Twenty-Four-Form Tai Chi Chuan

Twenty-four-form Tai chi chuan emphasizes gentle movements and conscious breathing in coordination with systemic movements. Each set lasts 50 minutes, performed once daily.

Guided Breathing Exercises

Guided breathing exercises include standing in a relaxed pose, breathing in qi to Dantian, recuperating the lung and kidney, twisting the body and moving the hands, kneading the Shenshu point, and drawing in exercises with cultivating qi. Each set lasts 30 minutes, performed once daily.

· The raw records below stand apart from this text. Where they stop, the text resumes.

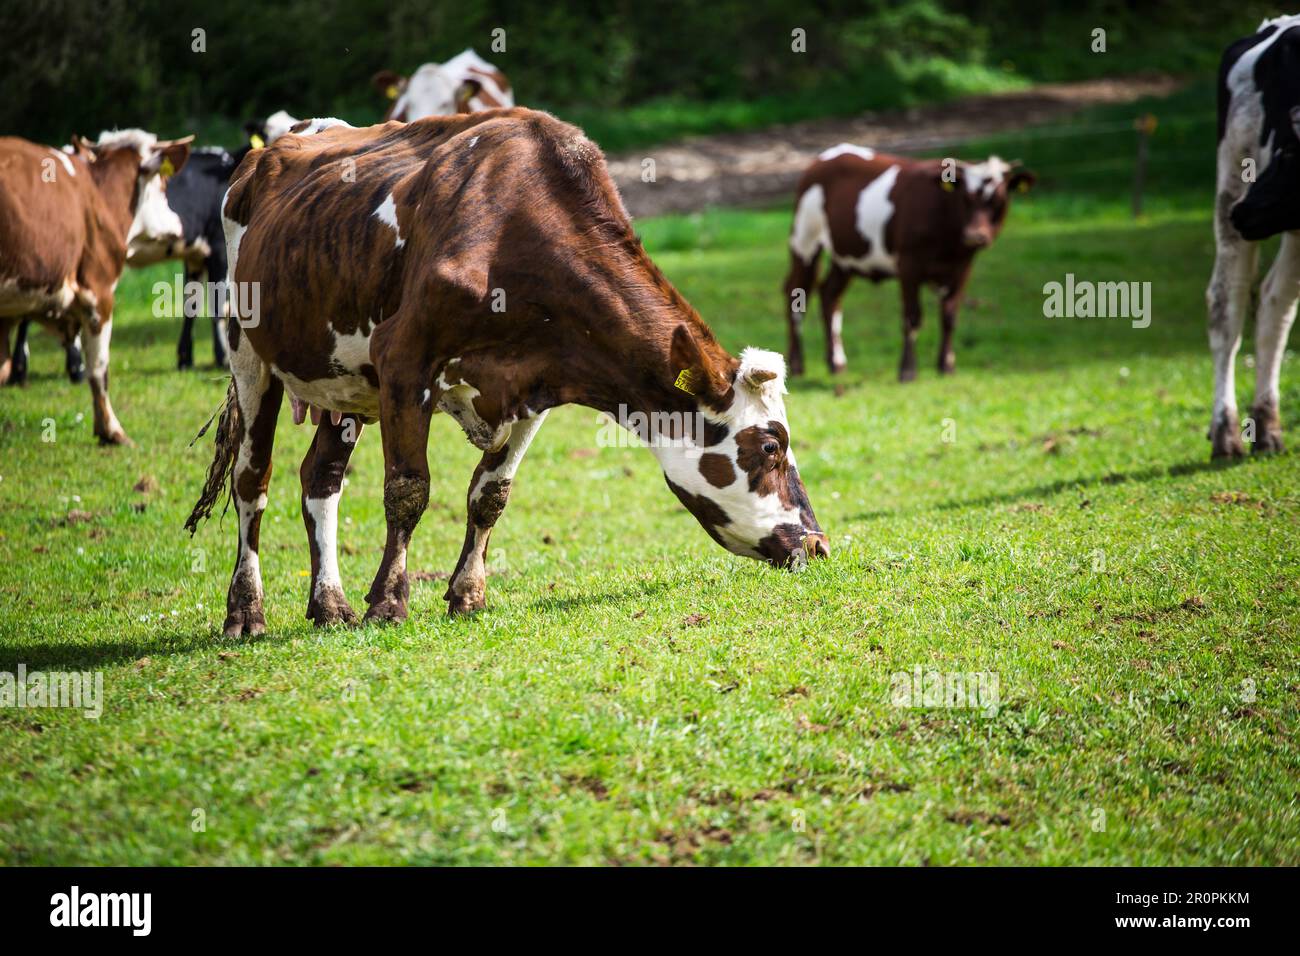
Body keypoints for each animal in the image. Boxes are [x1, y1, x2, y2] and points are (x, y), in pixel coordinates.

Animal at [0, 128, 191, 442]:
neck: (99, 193)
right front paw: (111, 431)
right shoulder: (98, 292)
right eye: (163, 185)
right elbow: (99, 368)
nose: (178, 225)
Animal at [188, 108, 826, 634]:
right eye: (770, 447)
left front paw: (467, 594)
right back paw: (246, 611)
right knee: (252, 480)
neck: (516, 233)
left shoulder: (536, 386)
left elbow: (490, 494)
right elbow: (408, 490)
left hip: (344, 382)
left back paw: (328, 604)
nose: (817, 544)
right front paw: (389, 603)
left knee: (320, 477)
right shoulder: (404, 361)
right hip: (248, 351)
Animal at [780, 143, 1034, 382]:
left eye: (999, 200)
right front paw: (908, 371)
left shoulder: (963, 266)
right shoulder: (909, 264)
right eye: (965, 198)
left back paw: (837, 362)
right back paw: (796, 365)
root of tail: (827, 157)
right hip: (805, 239)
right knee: (796, 293)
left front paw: (946, 366)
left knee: (829, 295)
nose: (975, 236)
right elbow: (912, 317)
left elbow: (950, 316)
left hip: (846, 256)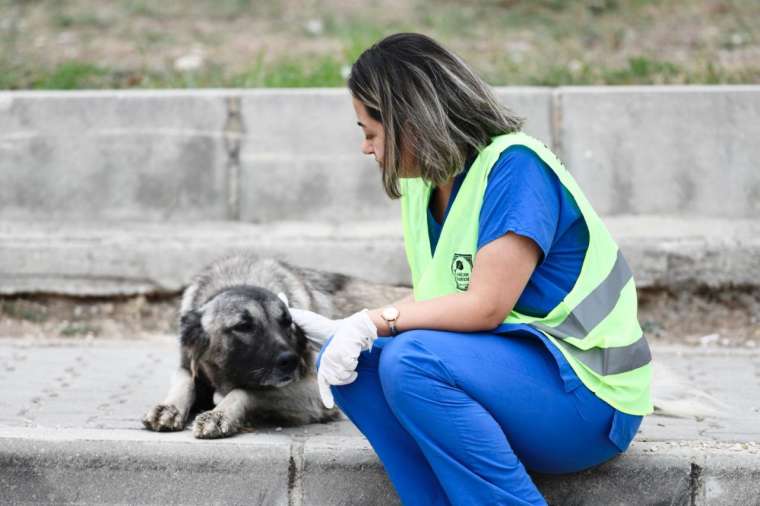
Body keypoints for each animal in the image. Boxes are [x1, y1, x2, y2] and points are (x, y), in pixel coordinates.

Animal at [142, 255, 410, 436]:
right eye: (244, 326)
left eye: (287, 322)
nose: (291, 360)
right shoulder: (188, 366)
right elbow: (184, 384)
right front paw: (169, 407)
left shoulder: (314, 392)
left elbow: (246, 391)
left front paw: (220, 413)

Qigong Rehabilitation Method

The six-character mnemonic uses different sounds to regulate qi and blood flow through organs and meridians. Each character is recited six times per set, lasting 30 minutes, performed once daily.

Conclusions

These recommendations provide a comprehensive guide for respiratory rehabilitation in adults with COVID-19, based on the latest research and clinical experience. The recommendations aim to maintain physical function, promote psychological reconstruction, and enhance the capacity for remodeling activity. As understanding of COVID-19 deepens and the number of cured patients increases, updated guidelines will provide more detailed recommendations for home respiratory rehabilitation.